Inpe pode ter corte de 38% no orçamento de monitoramento

Orçamento pode cair de R$ 3,22 milhões para R$ 2,01 milhões. Decisão sobre a redução ficará a cargo do Congresso

Inpe pode ter corte de 38% no orçamento de monitoramento
Com o corte, governo tenta cumprir a chamada regra de ouro (Foto: Michael Dantas/WWF-Brasil)

O governo não vai aumentar o orçamento para o monitoramento de incêndios do Instituto Nacional de Pesquisas Espaciais (Inpe). Em vez disso, o orçamento pode ser reduzido em até 38%, com a decisão cabendo ao Congresso.

Isso porque no orçamento de 2019 o monitoramento recebeu um total de R$ 3,22 milhões. Para 2020, a previsão, no projeto de lei orçamentária, é de R$ 2,01 milhões e um adicional de R$ 1,21 milhão, o que totalizaria os mesmos R$ 3,22 milhões. Porém, esse adicional ficará a cargo de decisão dos parlamentares.
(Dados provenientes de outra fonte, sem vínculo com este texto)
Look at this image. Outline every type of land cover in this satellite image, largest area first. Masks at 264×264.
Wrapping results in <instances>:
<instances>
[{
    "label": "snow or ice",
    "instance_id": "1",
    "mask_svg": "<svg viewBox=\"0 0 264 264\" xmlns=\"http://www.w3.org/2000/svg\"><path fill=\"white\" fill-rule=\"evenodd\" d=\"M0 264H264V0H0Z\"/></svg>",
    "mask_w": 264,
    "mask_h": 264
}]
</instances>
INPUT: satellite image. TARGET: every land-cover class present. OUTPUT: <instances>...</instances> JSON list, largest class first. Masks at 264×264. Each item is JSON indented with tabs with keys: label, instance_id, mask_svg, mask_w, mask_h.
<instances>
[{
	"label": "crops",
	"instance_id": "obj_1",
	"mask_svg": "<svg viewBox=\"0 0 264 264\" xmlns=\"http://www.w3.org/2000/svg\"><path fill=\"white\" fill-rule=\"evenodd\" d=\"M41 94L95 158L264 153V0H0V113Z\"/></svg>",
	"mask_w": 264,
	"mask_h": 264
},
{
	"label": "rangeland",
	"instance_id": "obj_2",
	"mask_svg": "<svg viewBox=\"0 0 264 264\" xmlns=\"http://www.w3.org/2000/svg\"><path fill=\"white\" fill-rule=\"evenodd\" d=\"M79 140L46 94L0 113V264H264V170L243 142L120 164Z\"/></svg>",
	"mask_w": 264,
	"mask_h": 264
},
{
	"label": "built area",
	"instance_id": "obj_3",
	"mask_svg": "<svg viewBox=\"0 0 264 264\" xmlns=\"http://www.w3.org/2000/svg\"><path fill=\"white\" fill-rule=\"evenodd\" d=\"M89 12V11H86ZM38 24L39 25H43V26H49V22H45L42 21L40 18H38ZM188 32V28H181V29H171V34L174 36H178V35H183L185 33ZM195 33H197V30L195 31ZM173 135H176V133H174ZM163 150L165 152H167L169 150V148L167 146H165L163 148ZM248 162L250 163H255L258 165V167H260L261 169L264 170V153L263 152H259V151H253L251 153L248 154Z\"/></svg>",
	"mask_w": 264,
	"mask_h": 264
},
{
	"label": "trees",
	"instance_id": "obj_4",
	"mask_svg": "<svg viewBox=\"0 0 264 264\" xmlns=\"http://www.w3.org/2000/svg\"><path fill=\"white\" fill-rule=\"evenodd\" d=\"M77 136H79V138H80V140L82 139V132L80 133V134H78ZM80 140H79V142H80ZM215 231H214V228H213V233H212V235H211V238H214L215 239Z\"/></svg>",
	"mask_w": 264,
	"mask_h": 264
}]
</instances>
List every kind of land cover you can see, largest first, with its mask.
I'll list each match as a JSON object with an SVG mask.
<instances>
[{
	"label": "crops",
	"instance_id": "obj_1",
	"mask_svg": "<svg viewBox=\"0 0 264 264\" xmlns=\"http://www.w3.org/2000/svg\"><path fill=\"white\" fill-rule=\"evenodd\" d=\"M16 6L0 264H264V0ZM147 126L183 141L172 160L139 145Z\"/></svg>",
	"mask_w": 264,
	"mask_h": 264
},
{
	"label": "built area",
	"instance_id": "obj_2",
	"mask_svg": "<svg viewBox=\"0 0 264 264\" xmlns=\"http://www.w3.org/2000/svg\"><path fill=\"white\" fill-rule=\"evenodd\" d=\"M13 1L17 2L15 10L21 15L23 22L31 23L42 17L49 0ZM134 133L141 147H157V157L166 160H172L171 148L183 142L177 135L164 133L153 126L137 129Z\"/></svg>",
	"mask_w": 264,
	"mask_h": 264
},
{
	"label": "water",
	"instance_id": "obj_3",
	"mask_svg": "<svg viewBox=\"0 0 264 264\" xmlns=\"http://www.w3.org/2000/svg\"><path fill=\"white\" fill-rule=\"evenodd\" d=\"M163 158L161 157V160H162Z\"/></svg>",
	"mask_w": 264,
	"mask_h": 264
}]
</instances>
Dessa forma, o Executivo divide com o Legislativo a responsabilidade de se prevenir contra possíveis queimadas no próximo ano. Ademais, fatiando o orçamento o governo tenta cumprir a chamada regra de ouro – um regulamento previsto na Constituição que proíbe que operações de crédito excedam as despesas de capital.

A divisão da responsabilidade com o Legislativo gera preocupação. Isso porque, segundo um levantamento do Instituto de Estudos Socioeconômicos (Inesc), o governo investiu 67% menos em ações de monitoramento nos primeiros sete meses de 2019 em comparação com o mesmo período de 2018.

Para o deputado federal Domingos Neto (PSD-CE), relator do projeto de lei orçamentária, mesmo que os cortes para o monitoramento não sejam tão grandes quanto de outras áreas, a verba vai fazer falta. Isso porque, segundo o parlamentar, a área já conta com poucos recursos.

O monitoramento de queimadas fica sob a responsabilidade do Inpe, que tem sofrido constantes ataques de membros do governo federal. Diante das críticas, o então diretor do Inpe, Ricardo Galvão, foi exonerado no início do último mês de agosto. Os ataques à entidade aumentaram depois que Galvão confirmou os dados do desmatamento em julho.

A possível redução do orçamento do Inpe para monitoramento de desmatamento vai ao encontro da iniciativa do governo para contratar uma empresa privada para realizar a observação.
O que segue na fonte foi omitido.